- _Stored items_
----
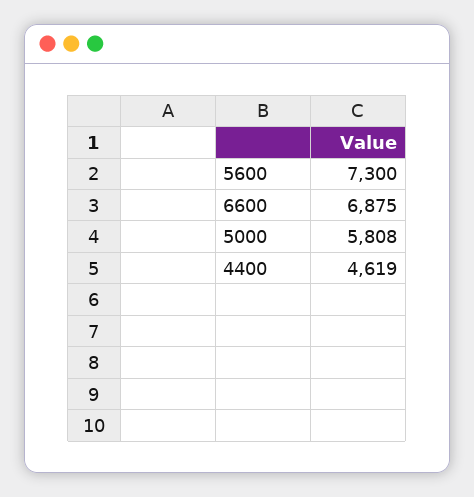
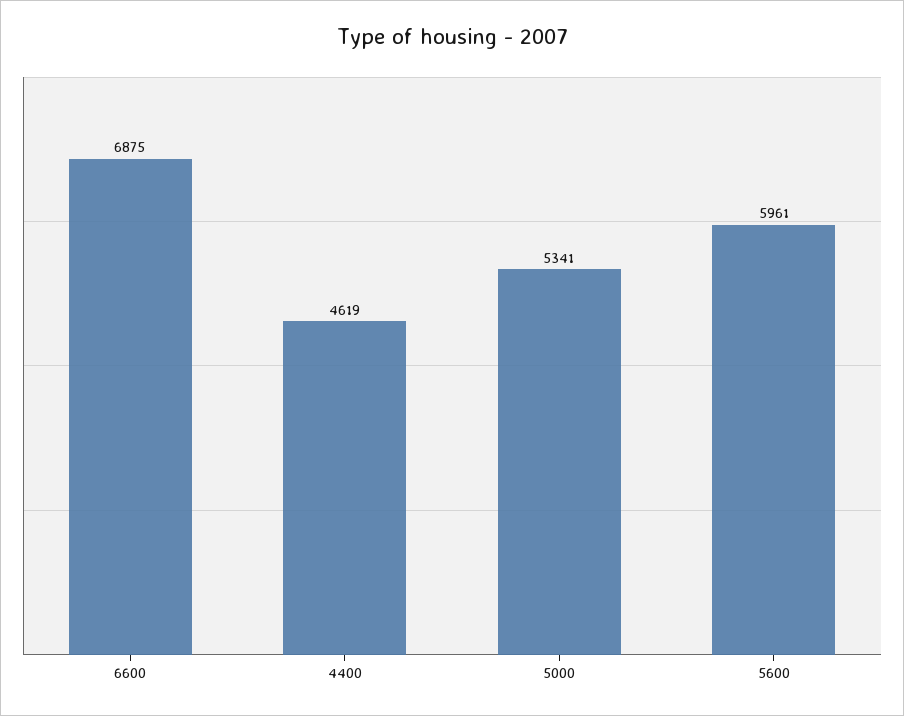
5600: 7300 -> 5961
5000: 5808 -> 5341

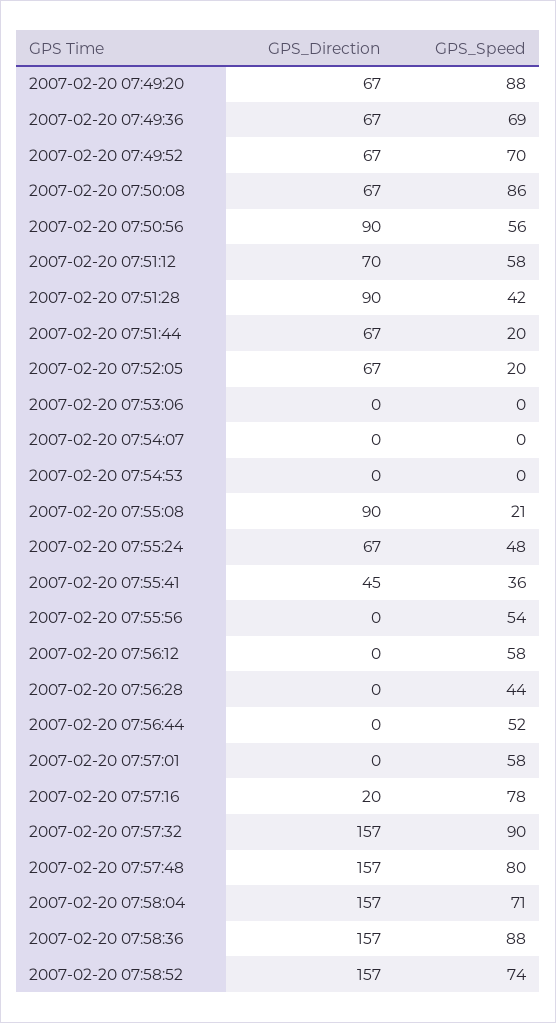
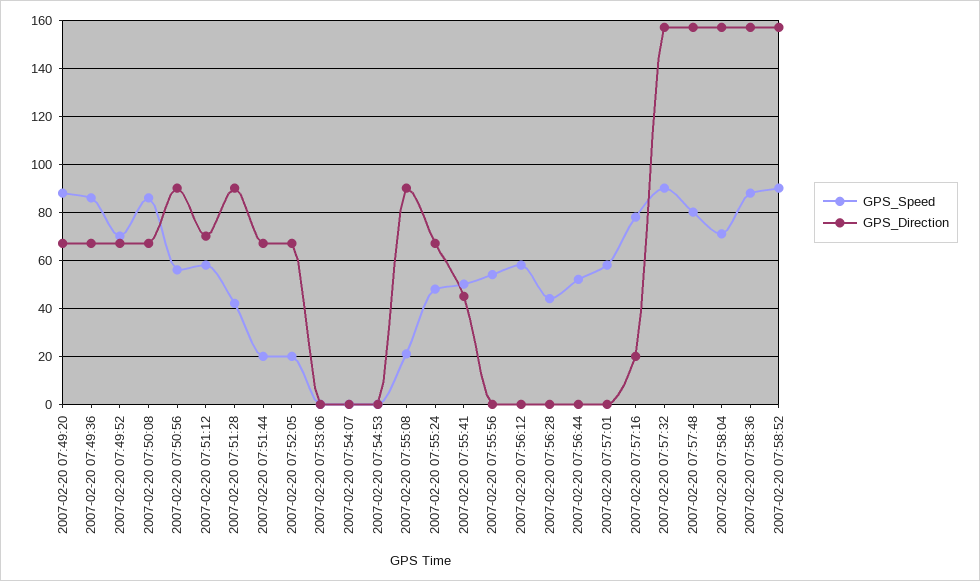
GPS_Speed, 2007-02-20 07:49:36: 69 -> 85
GPS_Speed, 2007-02-20 07:55:41: 36 -> 50
GPS_Speed, 2007-02-20 07:58:52: 74 -> 90

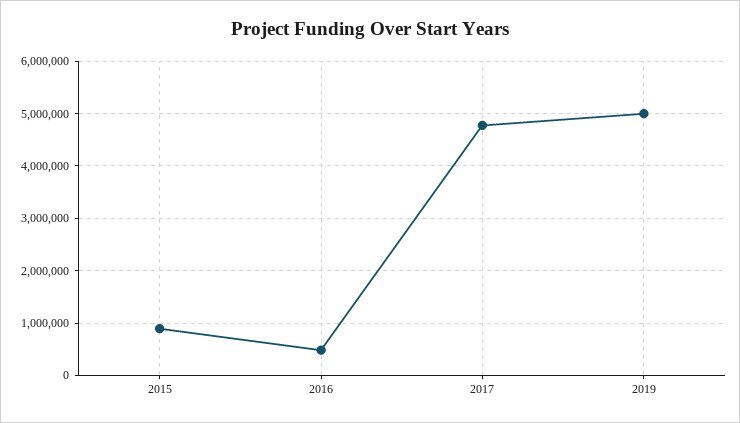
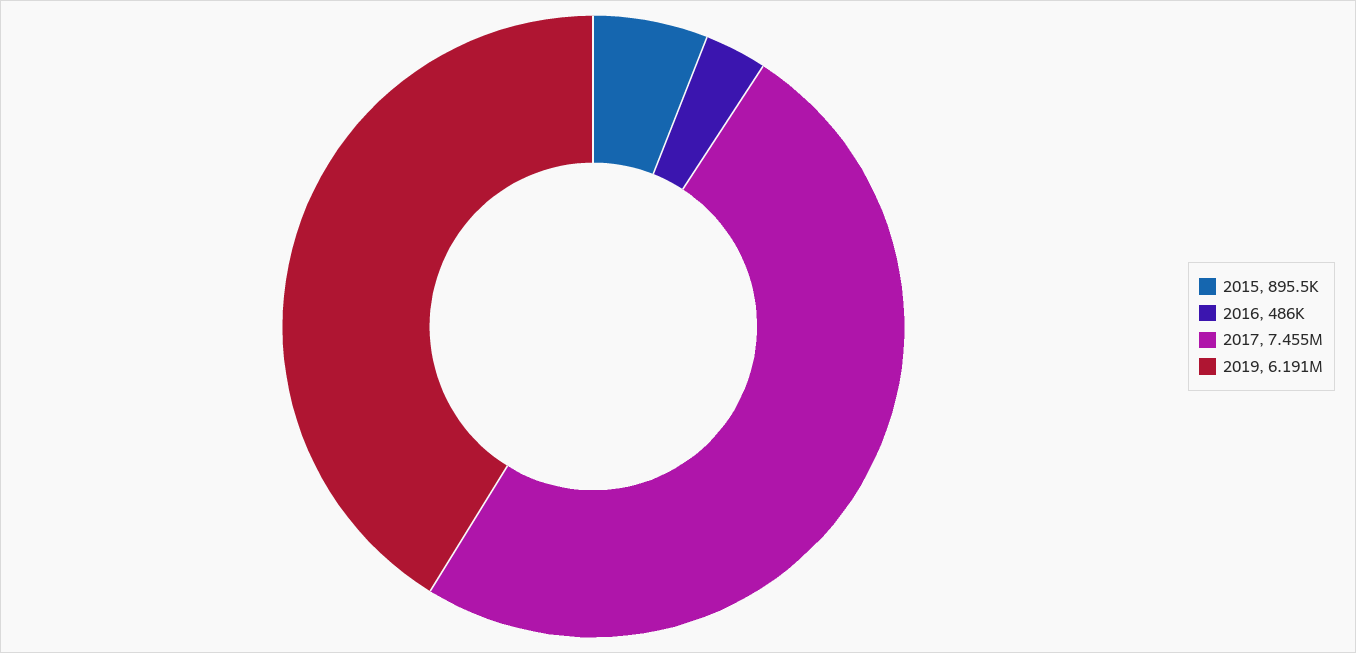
2017: 4800000 -> 7455000
2019: 5000000 -> 6191000

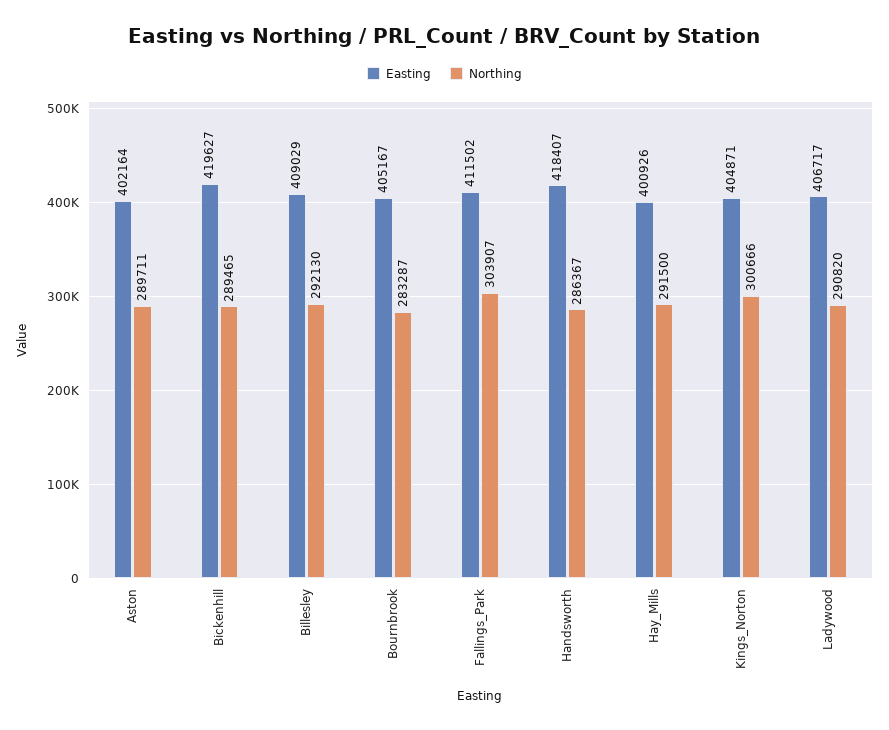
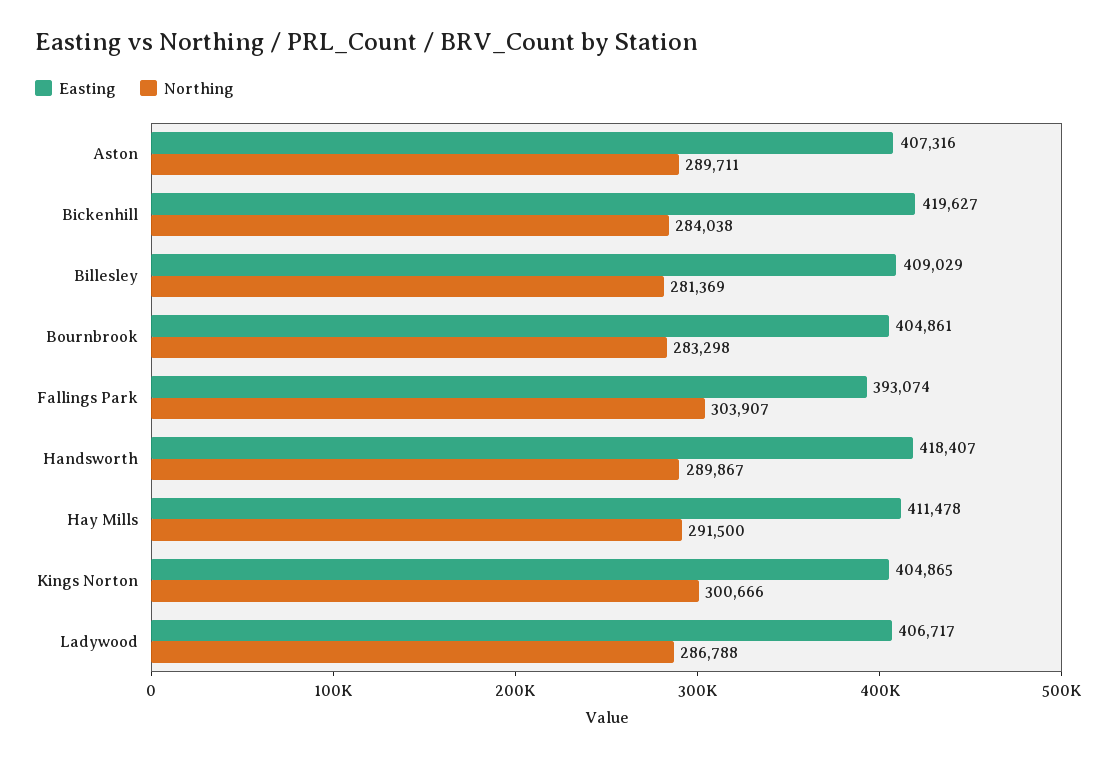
Easting, Aston: 402164 -> 407316
Northing, Bickenhill: 289465 -> 284038
Northing, Billesley: 292130 -> 281369
Easting, Bournbrook: 405167 -> 404861
Northing, Bournbrook: 283287 -> 283298
Easting, Fallings_Park: 411502 -> 393074
Northing, Handsworth: 286367 -> 289867
Easting, Hay_Mills: 400926 -> 411478
Easting, Kings_Norton: 404871 -> 404865
Northing, Ladywood: 290820 -> 286788

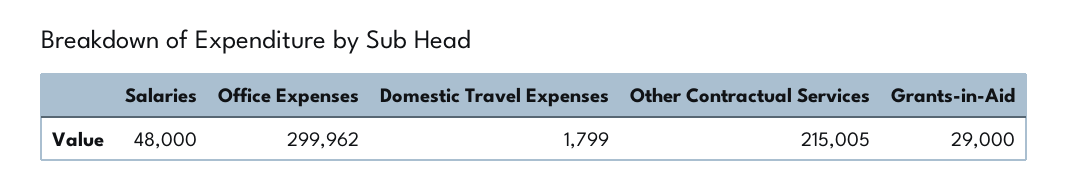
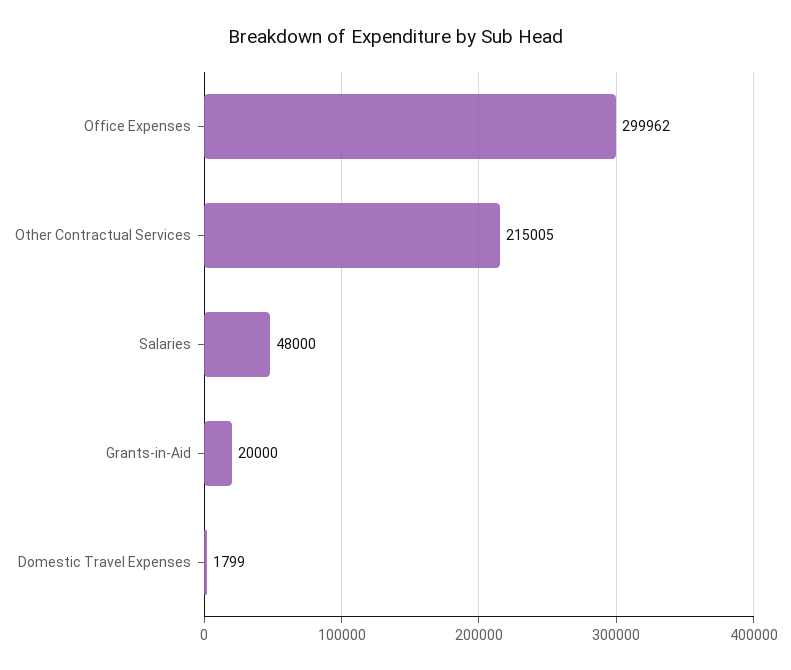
Grants-in-Aid: 29000 -> 20000

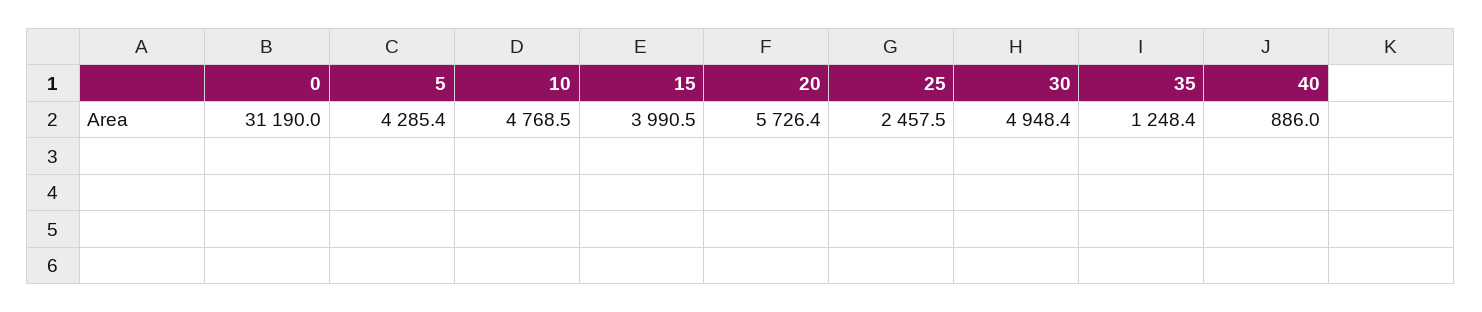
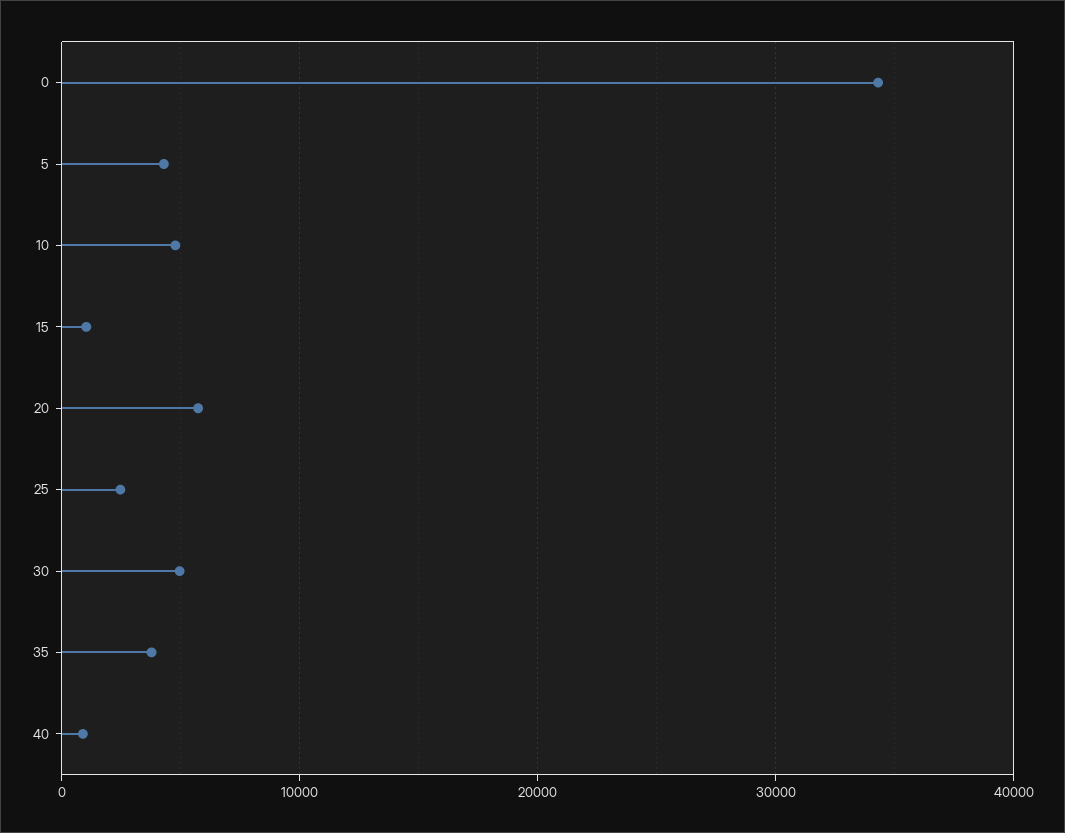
0: 31190 -> 34000
15: 3990.5 -> 1000
35: 1248.4 -> 4000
----
- _TASK TO CARRY OUT_
Leave out the pictures, and retype exactly the lines from the one containing "2017: 4800000 -> 7455000" through the last line of the data above, no more and no less.

- _ANSWER_
2017: 4800000 -> 7455000
2019: 5000000 -> 6191000

Easting, Aston: 402164 -> 407316
Northing, Bickenhill: 289465 -> 284038
Northing, Billesley: 292130 -> 281369
Easting, Bournbrook: 405167 -> 404861
Northing, Bournbrook: 283287 -> 283298
Easting, Fallings_Park: 411502 -> 393074
Northing, Handsworth: 286367 -> 289867
Easting, Hay_Mills: 400926 -> 411478
Easting, Kings_Norton: 404871 -> 404865
Northing, Ladywood: 290820 -> 286788

Grants-in-Aid: 29000 -> 20000

0: 31190 -> 34000
15: 3990.5 -> 1000
35: 1248.4 -> 4000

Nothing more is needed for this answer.